-- ARTIKEL --

+---+

Wie präzise können herkömmliche Smartphones vermessen? Das wollen der Landkreis Paderborn, das hier ansässige Startup Vaira und das Bundesministerium für Verkehr und digitale Infrastruktur (BMVI) gemeinsam erforschen.
Augmented Reality am Smartphone ist zu mehr fähig, als nur dazu, Pokémon zu sammeln (Pokémon Go-App), sich die Satelliten anzeigen zu lassen, die derzeit am Sternenhimmel kreisen (Satellite AR-App), oder fremde Sprachen in die Eigene zu übersetzen (Google Translate-App) – das zeigt die Vaira UG mit ihrer gleichnamigen App Vaira. Die Vermessung einfacher Hausanschlüssen geschieht dabei per Handy-Kamera, über die mit AR-Technologie digitale Vermessungspunkte in der realen Welt platziert werden. Im Hintergrund setzt die App die Umgebung anhand von Photogrammetrie und Inertial-Einheit zusammen. Vaira kommt ohne GPS aus und greift ausschließlich auf die internen Sensoren des Geräts zurück, um ein lokales Koordinatensystem zu erstellen. Dieses kann im Anschluss im eigenen GIS über Referenzpunkte eingepflegt werden. Damit erweitert Vaira bisherige Vermessungswerkzeuge wie das simple Bandmaß oder komplexe Laser-Tachymeter-Konstruktionen.
Die Idee weckte die Aufmerksamkeit des Kreises Paderborn. Neben der Energiebranche sind auch kommunale Behörden und Katasterämter zunehmend an kostengünstigen und intuitiv nutzbaren Vermessungslösungen interessiert. Anfang des Jahres startete daher unter dem Namen SMARTECH ein vom Bundesministerium für Verkehr und digitale Infrastruktur gefördertes Projekt zwischen dem Kreis Paderborn und der Vaira UG. Ziel des Projekts ist eine wissenschaftliche Genauigkeitsprüfung der Anwendung, um sie auch in weiteren kommunalen Anwendungsbereichen einsetzen zu können.

+---+

-- DATENAUSZÜGE --
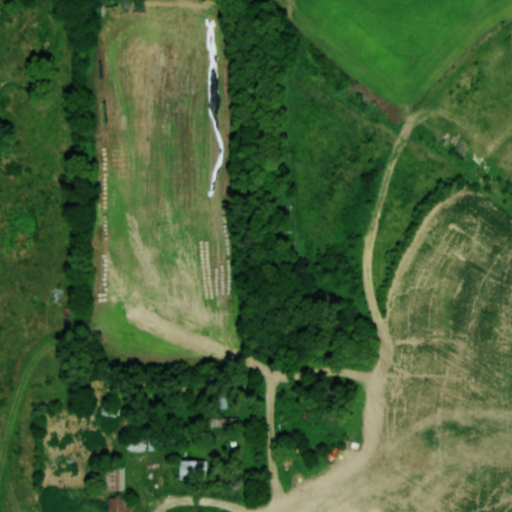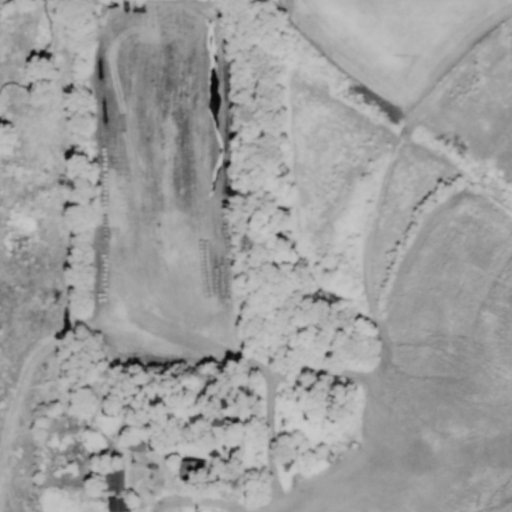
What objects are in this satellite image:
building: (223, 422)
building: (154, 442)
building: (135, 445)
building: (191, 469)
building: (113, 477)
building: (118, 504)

+---+

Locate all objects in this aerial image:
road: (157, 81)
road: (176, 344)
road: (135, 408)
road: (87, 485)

+---+

-- AUFGABE --
Stimmen diese Aussagen mit dem Artikel über die Vermessungs-App Vaira überein? Beantworte jede mit Ja oder Nein und zitiere die entscheidenden Worte wörtlich. 1. Vaira benötigt GPS, um ein lokales Koordinatensystem zu erstellen. 2. Das Projekt SMARTECH wird vom Bundesministerium für Verkehr und digitale Infrastruktur gefördert. 3. Das Projekt soll die Genauigkeit der App wissenschaftlich prüfen.

-- LÖSUNG --
1. Nein: „Vaira kommt ohne GPS aus und greift ausschließlich auf die internen Sensoren des Geräts zurück, um ein lokales Koordinatensystem zu erstellen.“
2. Ja: „ein vom Bundesministerium für Verkehr und digitale Infrastruktur gefördertes Projekt“
3. Ja: „Ziel des Projekts ist eine wissenschaftliche Genauigkeitsprüfung der Anwendung“